■ **Entries provided**:
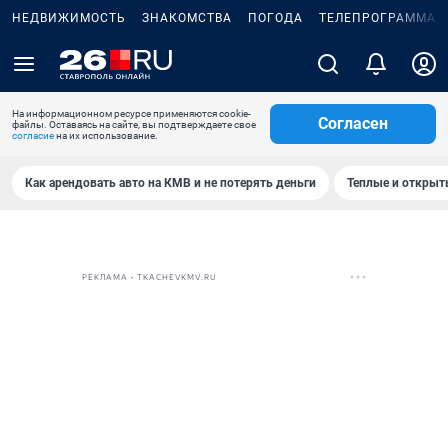
НЕДВИЖИМОСТЬ
ЗНАКОМСТВА
ПОГОДА
ТЕЛЕПРОГРАММА
На информационном ресурсе применяются cookie-
Согласен
файлы. Оставаясь на сайте, вы подтверждаете свое
согласие
на их использование.
Как арендовать авто на КМВ и не потерять деньги
Теплые и открыты
РЕКЛАМА • TKACHEVKMV.RU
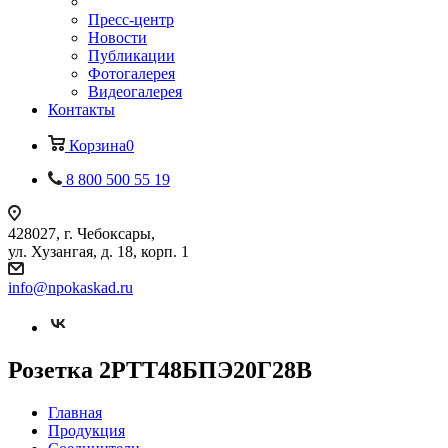
Пресс-центр
Новости
Публикации
Фотогалерея
Видеогалерея
Контакты
Корзина
0
8 800 500 55 19
428027, г. Чебоксары,
ул. Хузангая, д. 18, корп. 1
info@npokaskad.ru
Розетка 2РТТ48БПЭ20Г28В
Главная
Продукция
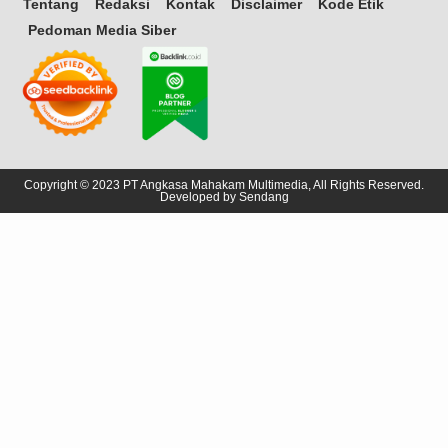
Tentang
Redaksi
Kontak
Disclaimer
Kode Etik
Pedoman Media Siber
Copyright © 2023 PT Angkasa Mahakam Multimedia, All Rights Reserved.
Developed by
Sendang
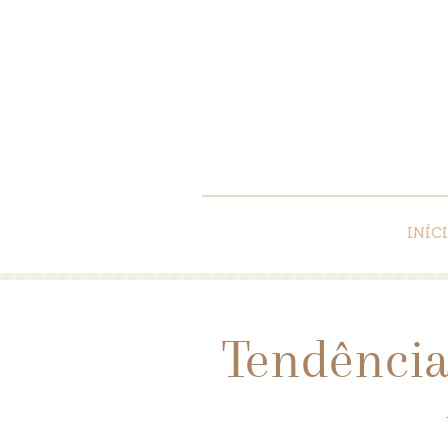
INÍC
Tendência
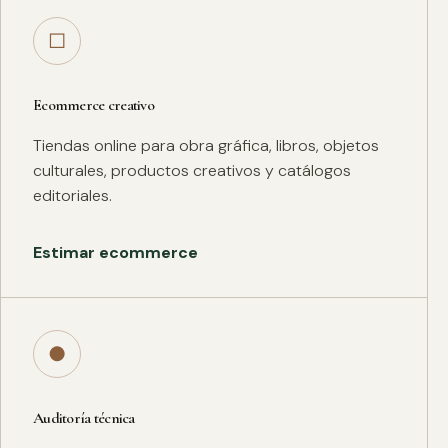
□
Ecommerce creativo
Tiendas online para obra gráfica, libros, objetos
culturales, productos creativos y catálogos
editoriales.
Estimar ecommerce
●
Auditoría técnica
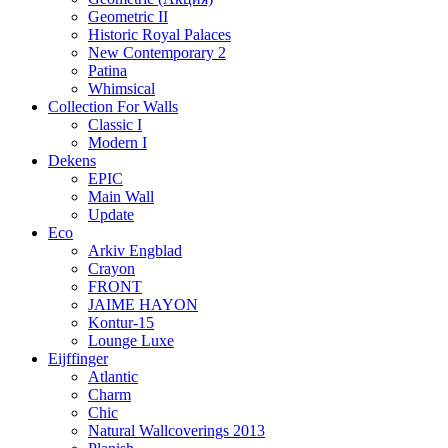
Geometric II
Historic Royal Palaces
New Contemporary 2
Patina
Whimsical
Collection For Walls
Classic I
Modern I
Dekens
EPIC
Main Wall
Update
Eco
Arkiv Engblad
Crayon
FRONT
JAIME HAYON
Kontur-15
Lounge Luxe
Eijffinger
Atlantic
Charm
Chic
Natural Wallcoverings 2013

■ **Exercise directions**:
Repeat the data exactly, without the pictures.

■ **Solved exercise**:
НЕДВИЖИМОСТЬ
ЗНАКОМСТВА
ПОГОДА
ТЕЛЕПРОГРАММА
На информационном ресурсе применяются cookie-
Согласен
файлы. Оставаясь на сайте, вы подтверждаете свое
согласие
на их использование.
Как арендовать авто на КМВ и не потерять деньги
Теплые и открыты
РЕКЛАМА • TKACHEVKMV.RU
Пресс-центр
Новости
Публикации
Фотогалерея
Видеогалерея
Контакты
Корзина
0
8 800 500 55 19
428027, г. Чебоксары,
ул. Хузангая, д. 18, корп. 1
info@npokaskad.ru
Розетка 2РТТ48БПЭ20Г28В
Главная
Продукция
Tentang
Redaksi
Kontak
Disclaimer
Kode Etik
Pedoman Media Siber
Copyright © 2023 PT Angkasa Mahakam Multimedia, All Rights Reserved.
Developed by
Sendang
INÍC
Tendência
□
Ecommerce creativo
Tiendas online para obra gráfica, libros, objetos
culturales, productos creativos y catálogos
editoriales.
Estimar ecommerce
●
Auditoría técnica
Geometric II
Historic Royal Palaces
New Contemporary 2
Patina
Whimsical
Collection For Walls
Classic I
Modern I
Dekens
EPIC
Main Wall
Update
Eco
Arkiv Engblad
Crayon
FRONT
JAIME HAYON
Kontur-15
Lounge Luxe
Eijffinger
Atlantic
Charm
Chic
Natural Wallcoverings 2013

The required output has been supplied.